▸ **STATED EXERCISE**
Could you retype the passage from the piece on SME apprenticeships and youth unemployment, starting with "Apprenticeships have a" and going on through "the last decade."?

▸ **TEXT TO READ**
From education to employment

The Role of SME Apprenticeships in Combating Rising Youth Unemployment

Anna Ambrose

“Unemployment has been rising and young people in particular are feeling the effects.”

So began BBC Radio 4 World at One’s report on yesterday’s Labour Market data release from the Office for National Statistics. The facts are stark, the number of under 25s out of work has hit 757,000, with one in seven young people are now unemployed. To be clear, those are young people who are actively seeking work but unable to secure a job.

Last week, the sector marked National Apprenticeship Week 2026, celebrating apprentices’ achievements, employers’ innovative programmes and providers’ exceptional support. The contrast is genuinely shocking, a jolt that reminds us that whilst there are compelling success stories, we have so far yet to go in a challenging climate.

Why We’re Asking Employers to Make It an Apprenticeship

Apprenticeships have a vital role to play in addressing the challenge our young people are facing in accessing work. There is plentiful evidence, including from Youth Futures Foundation, that they deliver ‘above and beyond’ in improving young people’s employment prospects. And it’s no longer ‘news’ that the number of level 2 and 3 apprenticeships available to bridge the gap into employment for young people has fallen dramatically over the last decade.

That’s the reason why last week, a partnership between Youth Futures Foundation, Amazing Apprenticeships and Workwhile (the organisation I lead) launched a new campaign aiming to increase the number of level 2 and 3 apprenticeships for young people. Make it an Apprenticeship asks employers to do just that: to make as many entry level roles into apprenticeships as possible, and to make them level 2 apprenticeships wherever they can.

Small and medium sized employers (SMEs) are critical to ensuring opportunities are available to young people. Traditionally the accessible employers of young people in all our communities, it is SME apprenticeships which have fallen away since 2017. The Fabians found last year in their Levying Up report that the fall in SME apprenticeship starts accounts for 97% of the fall in apprenticeship starts over this period.

Well-Intentioned Policy, But Will It Be Enough?

In this context, the government’s increased support for SME apprenticeships is of course welcome. Following announcements in last November’s budget, training costs for apprentices under the age of 25 will be fully funded for non-levy paying employers from August this year. The actual saving this represents varies depending on the value of the apprenticeship standard, but is as much as £1,350 per apprenticeship for some of the most expensive apprenticeships – a valuable saving for a small business.

However, based on existing evidence, this is unlikely to make the dramatic effect young people need and the government is hoping for. The introduction of full funding for SME apprentices aged under 22 in April 2024 has so far had very little noticeable impact. A comparison of apprenticeship starts between 2023/24 and 2024/25, before and after this change, shows a continued fall in apprenticeships for under 19s, and a smaller increase for 19-24 year olds. The available data for 2025/26 to date show an additional 1,040 apprenticeships (a 1.3% increase) for under 25s in total, again with an increase in those for 19-24 year olds masking further decline for under 19s.

▸ **COLLECTED MATERIAL**
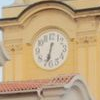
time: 6:32
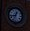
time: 12:43
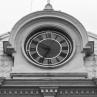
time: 6:49
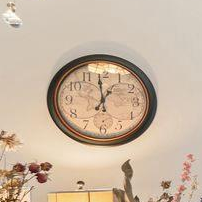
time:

▸ **OUTPUT OF THE TASK**
Apprenticeships have a vital role to play in addressing the challenge our young people are facing in accessing work. There is plentiful evidence, including from Youth Futures Foundation, that they deliver ‘above and beyond’ in improving young people’s employment prospects. And it’s no longer ‘news’ that the number of level 2 and 3 apprenticeships available to bridge the gap into employment for young people has fallen dramatically over the last decade.